There are several techniques available to determine moisture concentration in gases, but not all of them are suitable for industrial applications such as on-line gas analysis. The following is a table (Table 1) of these techniques, including their pros and cons, for industrial application.
As shown in Table 1, FTIR Spectroscopy offers the best characteristics for an on-line, continuous gas analyzer. It offers not only the means of determining moisture concentrations in corrosive etching gases, but it is also suitable for detecting other destructive impurities which may be present in the gas at the same time. This method can be used not only with corrosive gases but also with all gases in general as well. So, the present inventions provides a real-time, on-line and continuous system that can detect traces of different impurities present in the corrosive etching gases.
This present invention provides an industrial turnkey system comprising an automatic on-line monitoring analytical tool for the detection of impurities in corrosive gases in real-time. The system is based on FTIR spectroscopy and controlled by software running on a personal computer. The software provides integration and control of the hardware elements, as well as the spectral analysis and chemometrics, to determine the concentration of impurities in gases. The system is not only capable of detection of low levels of impurities in real-time, but it also provides a method to minimize problems commonly associated with FTIR quantification analysis.

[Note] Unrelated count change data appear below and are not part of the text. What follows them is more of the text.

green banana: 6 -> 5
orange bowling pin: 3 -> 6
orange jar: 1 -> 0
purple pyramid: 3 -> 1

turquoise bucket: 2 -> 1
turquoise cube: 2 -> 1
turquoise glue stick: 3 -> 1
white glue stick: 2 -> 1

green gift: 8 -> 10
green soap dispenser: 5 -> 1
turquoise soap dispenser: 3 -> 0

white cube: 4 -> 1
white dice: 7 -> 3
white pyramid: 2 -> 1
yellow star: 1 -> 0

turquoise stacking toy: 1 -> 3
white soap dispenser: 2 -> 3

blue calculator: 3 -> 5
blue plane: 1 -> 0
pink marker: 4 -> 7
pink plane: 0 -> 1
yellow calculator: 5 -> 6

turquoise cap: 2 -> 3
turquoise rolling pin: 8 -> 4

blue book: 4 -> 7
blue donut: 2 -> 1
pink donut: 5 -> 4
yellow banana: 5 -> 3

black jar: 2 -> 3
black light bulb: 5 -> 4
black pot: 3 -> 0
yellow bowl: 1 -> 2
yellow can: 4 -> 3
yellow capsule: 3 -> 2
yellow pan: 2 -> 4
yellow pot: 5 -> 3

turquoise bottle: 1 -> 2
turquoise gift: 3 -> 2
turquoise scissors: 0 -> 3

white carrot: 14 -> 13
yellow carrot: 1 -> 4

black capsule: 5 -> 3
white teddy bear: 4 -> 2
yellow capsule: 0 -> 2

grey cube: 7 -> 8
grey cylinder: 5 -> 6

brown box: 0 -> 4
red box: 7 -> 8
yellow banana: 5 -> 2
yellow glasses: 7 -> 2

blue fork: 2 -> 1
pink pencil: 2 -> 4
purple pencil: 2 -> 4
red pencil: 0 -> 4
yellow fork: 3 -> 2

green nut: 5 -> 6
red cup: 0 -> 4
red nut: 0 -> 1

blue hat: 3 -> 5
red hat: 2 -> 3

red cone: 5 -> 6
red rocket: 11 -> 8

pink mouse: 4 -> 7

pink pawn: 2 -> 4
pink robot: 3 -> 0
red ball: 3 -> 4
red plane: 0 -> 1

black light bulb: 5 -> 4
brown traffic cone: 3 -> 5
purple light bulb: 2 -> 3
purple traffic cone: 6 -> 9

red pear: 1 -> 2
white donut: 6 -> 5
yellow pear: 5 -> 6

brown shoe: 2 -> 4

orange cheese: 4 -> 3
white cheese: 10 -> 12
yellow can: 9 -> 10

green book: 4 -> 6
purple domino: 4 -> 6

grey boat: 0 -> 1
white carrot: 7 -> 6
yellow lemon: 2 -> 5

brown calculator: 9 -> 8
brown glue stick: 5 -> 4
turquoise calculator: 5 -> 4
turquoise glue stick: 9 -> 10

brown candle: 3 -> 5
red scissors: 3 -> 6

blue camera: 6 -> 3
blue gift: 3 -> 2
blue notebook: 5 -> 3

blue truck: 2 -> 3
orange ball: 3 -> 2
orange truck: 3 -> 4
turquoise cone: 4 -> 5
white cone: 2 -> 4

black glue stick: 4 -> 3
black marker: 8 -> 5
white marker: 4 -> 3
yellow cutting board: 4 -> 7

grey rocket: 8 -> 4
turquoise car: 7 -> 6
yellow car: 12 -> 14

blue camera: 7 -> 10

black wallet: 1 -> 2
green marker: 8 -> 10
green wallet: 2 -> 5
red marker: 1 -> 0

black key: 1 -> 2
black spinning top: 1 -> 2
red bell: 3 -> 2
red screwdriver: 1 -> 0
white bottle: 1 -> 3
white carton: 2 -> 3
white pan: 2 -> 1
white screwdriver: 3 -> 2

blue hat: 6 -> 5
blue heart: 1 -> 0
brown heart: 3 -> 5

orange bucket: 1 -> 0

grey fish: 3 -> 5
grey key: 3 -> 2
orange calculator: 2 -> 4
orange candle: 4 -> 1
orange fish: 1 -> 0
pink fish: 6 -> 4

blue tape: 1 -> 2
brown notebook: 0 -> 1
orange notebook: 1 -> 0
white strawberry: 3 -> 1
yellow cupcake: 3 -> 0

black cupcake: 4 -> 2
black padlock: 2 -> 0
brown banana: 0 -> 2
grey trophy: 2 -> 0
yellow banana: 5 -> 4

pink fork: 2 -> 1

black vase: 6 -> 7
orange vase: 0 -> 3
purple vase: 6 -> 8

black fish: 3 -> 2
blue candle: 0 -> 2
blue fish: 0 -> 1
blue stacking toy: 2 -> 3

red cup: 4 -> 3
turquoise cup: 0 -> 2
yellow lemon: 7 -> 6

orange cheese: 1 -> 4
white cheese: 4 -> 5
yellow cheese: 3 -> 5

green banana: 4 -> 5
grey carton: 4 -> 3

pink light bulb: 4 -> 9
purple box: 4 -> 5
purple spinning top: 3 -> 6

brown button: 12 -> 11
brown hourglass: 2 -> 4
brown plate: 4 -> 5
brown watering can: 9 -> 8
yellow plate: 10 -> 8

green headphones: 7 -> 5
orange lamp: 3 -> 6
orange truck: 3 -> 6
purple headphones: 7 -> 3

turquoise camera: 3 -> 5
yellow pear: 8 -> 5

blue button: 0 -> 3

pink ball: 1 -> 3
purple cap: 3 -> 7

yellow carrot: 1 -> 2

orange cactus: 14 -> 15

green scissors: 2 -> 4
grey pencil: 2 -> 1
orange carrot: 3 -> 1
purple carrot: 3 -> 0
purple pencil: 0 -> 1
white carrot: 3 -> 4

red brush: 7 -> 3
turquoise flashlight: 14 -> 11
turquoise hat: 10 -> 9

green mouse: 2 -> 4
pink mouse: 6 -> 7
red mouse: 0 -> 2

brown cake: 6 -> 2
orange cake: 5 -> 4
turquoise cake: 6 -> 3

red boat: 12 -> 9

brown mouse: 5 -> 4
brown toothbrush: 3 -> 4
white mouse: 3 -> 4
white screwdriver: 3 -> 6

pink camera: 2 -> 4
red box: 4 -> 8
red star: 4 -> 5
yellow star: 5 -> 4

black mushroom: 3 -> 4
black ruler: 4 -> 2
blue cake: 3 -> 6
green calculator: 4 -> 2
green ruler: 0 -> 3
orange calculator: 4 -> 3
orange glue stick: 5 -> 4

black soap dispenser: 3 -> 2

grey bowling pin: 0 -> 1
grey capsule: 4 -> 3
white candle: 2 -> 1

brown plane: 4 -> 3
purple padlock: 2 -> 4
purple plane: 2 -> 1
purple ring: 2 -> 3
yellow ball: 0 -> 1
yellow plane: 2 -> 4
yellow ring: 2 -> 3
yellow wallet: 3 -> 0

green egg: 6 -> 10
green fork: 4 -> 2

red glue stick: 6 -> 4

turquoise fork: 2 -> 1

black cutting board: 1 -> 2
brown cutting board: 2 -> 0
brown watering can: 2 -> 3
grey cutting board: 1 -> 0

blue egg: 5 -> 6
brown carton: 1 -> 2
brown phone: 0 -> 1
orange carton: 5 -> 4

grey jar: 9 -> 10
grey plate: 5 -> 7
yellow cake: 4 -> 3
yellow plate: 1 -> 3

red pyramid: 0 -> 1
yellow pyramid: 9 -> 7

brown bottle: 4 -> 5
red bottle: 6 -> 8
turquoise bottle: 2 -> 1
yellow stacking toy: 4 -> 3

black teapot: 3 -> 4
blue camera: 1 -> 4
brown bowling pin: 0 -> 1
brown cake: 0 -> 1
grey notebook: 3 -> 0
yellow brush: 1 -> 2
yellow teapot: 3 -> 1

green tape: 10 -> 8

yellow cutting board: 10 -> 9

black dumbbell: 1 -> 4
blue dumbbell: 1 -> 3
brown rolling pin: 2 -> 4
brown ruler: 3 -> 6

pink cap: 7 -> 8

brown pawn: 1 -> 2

The present invention provides a 10-to-100-fold advancement in the time resolution available to process engineers for monitoring the quality of their real-time chemical process operations. This advancement is obtained by creating chemical spectroscopy quantification software which records, counts, and displays the dynamic impact of every single spectral scan, while at the same time producing data that are time-averages of multiple scans from any type of scanning spectrometer.
As a consequence, changes in an ongoing chemical process, whether undesired or desired, can be detected within the smallest resolvable time interval or period of a single scan of a given spectrometer. For example, using a FTIR spectrometer, the period of a single scan is typically a few seconds. So the effective time resolution for process monitoring becomes seconds rather than minutes.
The present invention achieves its enhancement in time resolution by means of the application of mathematical algorithms which manage and display the data associated with every single spectrometer scan. The invention is available either integrated with the chemical spectroscopy quantification software of the present invention or as a module which can be incorporated into existing commercial spectral analysis software.
The present invention is of a system and method for detection of impurities in gases comprising: providing a Fourier transform infrared spectrometer and employing computer apparatus comprising system control computation apparatus, spectral analysis computation apparatus, and chemometrics computation apparatus. A limit of detection of gas impurities of between approximately 10-25 ppb/v. is provided. In the preferred embodiment, the system control controls gas flow through a gas manifold using gas flow control computation apparatus, controls moisture buildup employing temperature control computation apparatus, and adjusts a transfer mirror. Signal-to-noise ratio is increased by alternating scans between background spectra and sample spectra. Chemometrics employs a running average of a plurality of scans, computes an average concentration of an impurity at every scan, and reports changes in impurity concentrations occurring from both scan to scan and over said plurality of scans. Errors resulting from baseline drift are reduced by assuming that system baseline is not necessarily centered around an x-axis of collected spectra.